I’ve been reading (Prospect magazine, on the future of cities) about Porto, in Portugal, and how the mayor, Rui Moriera, ‘has pledged not to sell a single council house and instead invest in a programme of renovations and converting derelict buildings into new ones’.

‘We could easily make 10% of our budget every year by selling houses. If you do that you can build a lot of bridges and lots of mayors like that. But it will kill the city. The city will lose all the flair that attracted people in the first place.’

The government here plans the further sale of council houses, and new bridges are planned for London of course. And in time as we lose the social mix, and city-centre estates are replaced by new ‘mixed-use’ developments, London will lose its flair.

In London, and across the country, building more social housing, allowing councils to start building again, encouraging housing associations, has to be the way forward.
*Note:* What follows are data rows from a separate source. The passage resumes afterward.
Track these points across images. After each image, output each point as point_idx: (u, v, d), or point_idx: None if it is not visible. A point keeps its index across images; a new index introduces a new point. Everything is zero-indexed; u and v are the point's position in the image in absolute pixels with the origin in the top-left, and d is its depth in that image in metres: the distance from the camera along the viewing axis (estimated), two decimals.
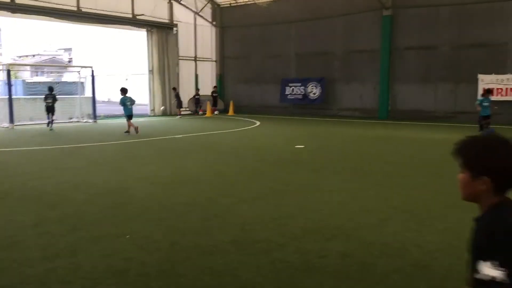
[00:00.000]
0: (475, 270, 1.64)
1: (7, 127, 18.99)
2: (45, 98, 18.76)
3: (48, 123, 18.72)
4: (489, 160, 1.75)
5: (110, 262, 4.51)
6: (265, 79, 27.91)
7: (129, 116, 16.84)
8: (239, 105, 27.87)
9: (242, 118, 23.83)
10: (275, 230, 5.52)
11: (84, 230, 5.53)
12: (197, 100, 27.05)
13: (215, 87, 28.65)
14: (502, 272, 1.58)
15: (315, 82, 25.46)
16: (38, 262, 4.52)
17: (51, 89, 19.42)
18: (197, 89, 27.40)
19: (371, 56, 23.43)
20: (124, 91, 17.13)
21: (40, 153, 12.21)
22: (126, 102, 16.94)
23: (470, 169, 1.80)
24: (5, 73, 20.41)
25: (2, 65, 23.11)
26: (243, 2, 28.05)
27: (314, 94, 25.59)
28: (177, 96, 25.06)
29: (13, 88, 21.75)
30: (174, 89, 25.54)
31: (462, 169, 1.83)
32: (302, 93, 25.98)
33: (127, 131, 16.58)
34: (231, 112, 27.28)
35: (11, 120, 19.20)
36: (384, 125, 19.78)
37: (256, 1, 27.08)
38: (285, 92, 26.76)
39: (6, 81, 20.20)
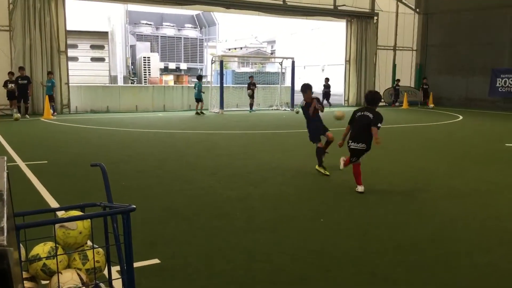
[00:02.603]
0: None
1: (217, 113, 21.24)
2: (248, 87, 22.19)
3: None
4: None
5: (306, 242, 4.73)
6: (472, 70, 25.48)
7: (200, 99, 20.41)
8: (438, 97, 26.10)
9: (444, 112, 22.28)
10: (478, 231, 5.08)
11: (283, 209, 5.92)
12: (396, 91, 26.35)
13: (424, 78, 27.29)
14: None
15: None
16: (243, 232, 5.00)
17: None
18: (397, 80, 26.61)
19: None
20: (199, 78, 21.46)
21: (243, 137, 13.38)
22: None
23: None
24: (218, 64, 22.78)
25: (216, 56, 25.83)
26: None
27: None
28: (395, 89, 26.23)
29: (224, 78, 24.19)
30: (398, 80, 26.51)
31: None
32: None
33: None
34: (430, 104, 25.81)
35: (221, 106, 21.41)
36: None
37: None
38: (495, 84, 24.03)
39: (219, 71, 22.60)
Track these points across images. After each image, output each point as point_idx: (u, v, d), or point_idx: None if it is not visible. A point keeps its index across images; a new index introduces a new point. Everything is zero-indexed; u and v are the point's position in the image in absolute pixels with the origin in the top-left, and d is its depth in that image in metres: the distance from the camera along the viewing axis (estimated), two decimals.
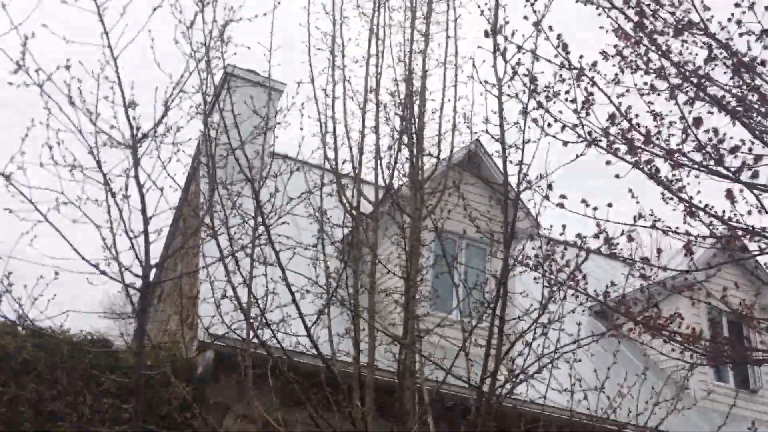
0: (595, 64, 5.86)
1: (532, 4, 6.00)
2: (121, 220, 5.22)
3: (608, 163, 5.53)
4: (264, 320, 6.45)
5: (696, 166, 5.35)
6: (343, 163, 7.26)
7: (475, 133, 7.49)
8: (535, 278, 6.59)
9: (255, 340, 6.50)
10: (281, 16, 7.00)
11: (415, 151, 7.03)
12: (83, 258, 5.11)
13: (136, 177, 5.34)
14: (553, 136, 5.69)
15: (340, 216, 7.47)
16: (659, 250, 5.91)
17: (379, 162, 7.17)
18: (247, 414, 7.01)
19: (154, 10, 5.36)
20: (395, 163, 7.08)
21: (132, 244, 5.24)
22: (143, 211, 5.32)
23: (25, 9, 4.96)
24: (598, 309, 11.26)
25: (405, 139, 7.10)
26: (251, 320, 6.41)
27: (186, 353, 7.54)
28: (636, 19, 5.62)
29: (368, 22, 7.64)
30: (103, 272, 5.24)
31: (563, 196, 5.72)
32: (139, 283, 5.33)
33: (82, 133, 5.20)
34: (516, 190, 6.49)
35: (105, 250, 5.24)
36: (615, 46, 6.24)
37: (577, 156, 5.58)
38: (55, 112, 5.17)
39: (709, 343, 6.42)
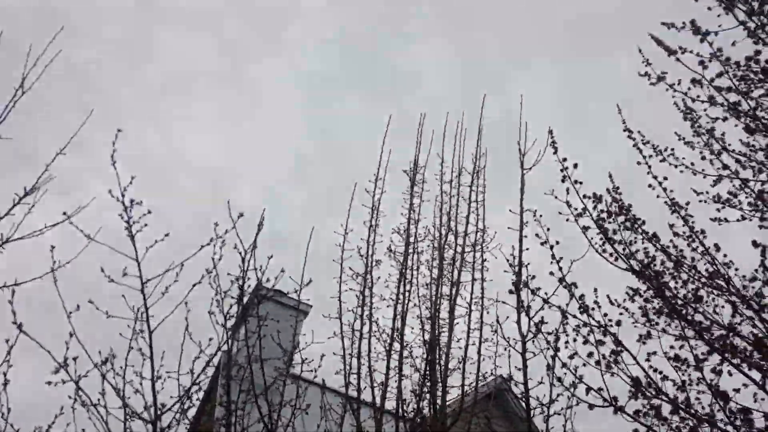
0: (620, 323, 6.22)
1: (558, 262, 6.52)
2: None
3: (636, 431, 5.69)
4: None
5: None
6: (365, 405, 7.45)
7: (500, 376, 7.72)
8: None
9: None
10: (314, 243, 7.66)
11: (438, 399, 7.22)
12: None
13: None
14: (579, 398, 5.90)
15: None
16: None
17: (401, 405, 7.36)
18: None
19: (194, 286, 6.00)
20: (417, 412, 7.26)
21: None
22: None
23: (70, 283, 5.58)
24: None
25: (428, 385, 7.33)
26: None
27: None
28: (656, 282, 6.08)
29: (398, 263, 8.23)
30: None
31: None
32: None
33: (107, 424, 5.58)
34: None
35: None
36: (636, 290, 6.69)
37: None
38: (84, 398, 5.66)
39: None
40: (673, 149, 7.73)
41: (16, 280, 5.43)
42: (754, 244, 6.32)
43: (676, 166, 7.66)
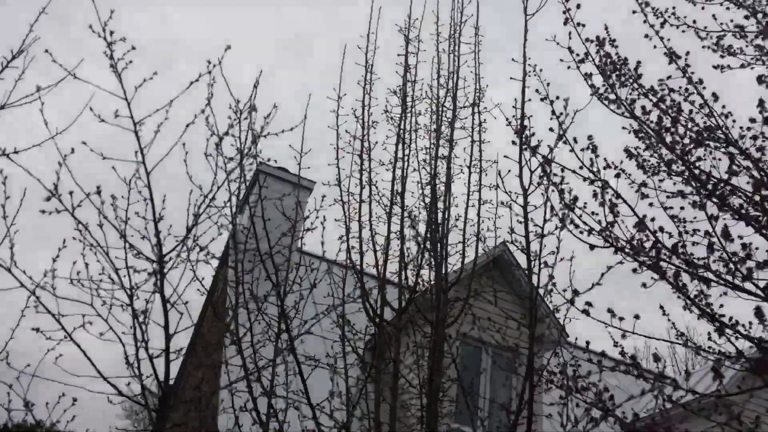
0: (619, 175, 6.27)
1: (558, 117, 6.49)
2: (143, 339, 5.55)
3: (635, 271, 5.84)
4: None
5: (723, 283, 5.61)
6: (367, 266, 7.59)
7: (499, 237, 7.83)
8: (560, 396, 6.71)
9: None
10: (311, 115, 7.61)
11: (439, 258, 7.34)
12: (105, 378, 5.47)
13: (161, 291, 5.68)
14: (580, 239, 6.02)
15: (363, 320, 7.69)
16: (688, 373, 6.07)
17: (403, 268, 7.50)
18: None
19: (187, 126, 5.89)
20: (419, 270, 7.41)
21: (152, 363, 5.54)
22: (166, 327, 5.64)
23: (65, 124, 5.50)
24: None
25: (429, 245, 7.44)
26: None
27: None
28: (656, 128, 6.08)
29: (395, 126, 8.15)
30: (122, 393, 5.62)
31: (588, 303, 6.00)
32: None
33: (109, 255, 5.65)
34: (541, 296, 6.75)
35: (128, 368, 5.56)
36: (636, 148, 6.71)
37: (609, 268, 5.88)
38: (85, 233, 5.67)
39: None
40: (674, 7, 7.55)
41: (15, 148, 5.40)
42: (759, 79, 6.24)
43: (677, 26, 7.51)
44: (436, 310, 7.23)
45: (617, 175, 6.37)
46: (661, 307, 6.62)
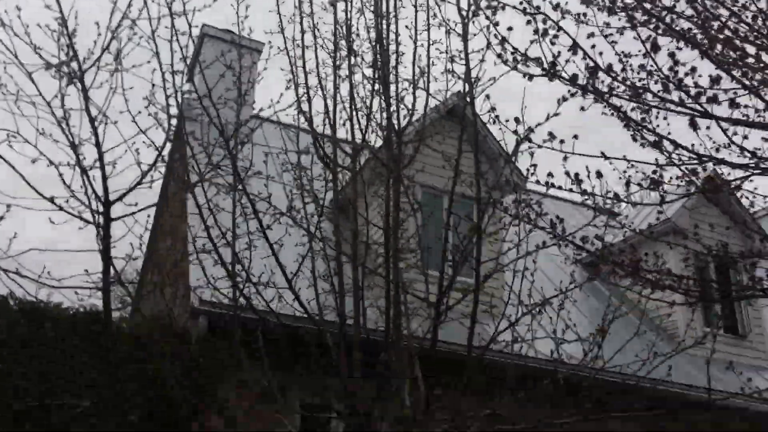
0: (558, 6, 6.24)
1: None
2: (74, 152, 5.42)
3: (573, 95, 5.93)
4: (248, 277, 6.85)
5: (661, 102, 5.74)
6: (317, 114, 7.57)
7: (451, 80, 7.81)
8: (513, 223, 6.99)
9: (242, 300, 6.87)
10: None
11: (389, 98, 7.32)
12: (39, 193, 5.36)
13: (87, 109, 5.56)
14: (517, 70, 6.06)
15: (319, 173, 7.78)
16: (628, 183, 6.17)
17: (354, 112, 7.49)
18: (241, 380, 7.17)
19: None
20: (370, 109, 7.41)
21: (88, 176, 5.47)
22: (97, 144, 5.53)
23: None
24: (582, 258, 11.67)
25: (378, 86, 7.41)
26: (236, 279, 6.76)
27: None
28: None
29: None
30: (60, 207, 5.50)
31: (531, 129, 6.17)
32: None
33: (18, 57, 5.45)
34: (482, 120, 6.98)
35: (66, 188, 5.46)
36: None
37: (531, 77, 5.96)
38: None
39: (692, 283, 6.75)
40: None
41: None
42: None
43: None
44: (389, 148, 7.29)
45: (556, 7, 6.33)
46: (603, 153, 6.66)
Not obliging them to sell off their stock, when housing is a vital commodity, more than that, fundamental to our future, and existing private sector plans simply aren’t coping.

Doctinaire considerations – private over public – bid down the practical. (See my third blog, my third absurdity.)

Three absurdities: 1) HS2

Back to politics, and avoiding the referendum:

HS2, the great white unwanted straight-line snake that will reduce journey times by a few minutes or an hour or by some other insignificant short and quite unnecessary time, when there’s always useful things to do on trains, and anyway

trains go to the centre of cities, and businesses unless they’re banks or headquarters don’t hang around in the centre of cities

and if they can have all the conferences and conversations they need in virtual or in e-mail form

Upgrade existing lines, improve the motorways, both are vital – but don’t cut mega-expensive swathes through the heart and soul of the country, and spend money so much better used elsewhere.

Infrastructure, Lord Adonis (infrastructure supremo), isn’t about the big gestures, it’s about Devon, and Cornwall, and Wales, Nottingham and Derby, and Norwich and Newcastle, it’s about all the ordinary towns, the ordinary places – not just the metropolises

Too late I fear on this one, the political parties have all closed in behind it, after initial doubts. I remember the Economist making the contra case, but they have gone quiet.

Realising that some battles are lost, I fear this one is.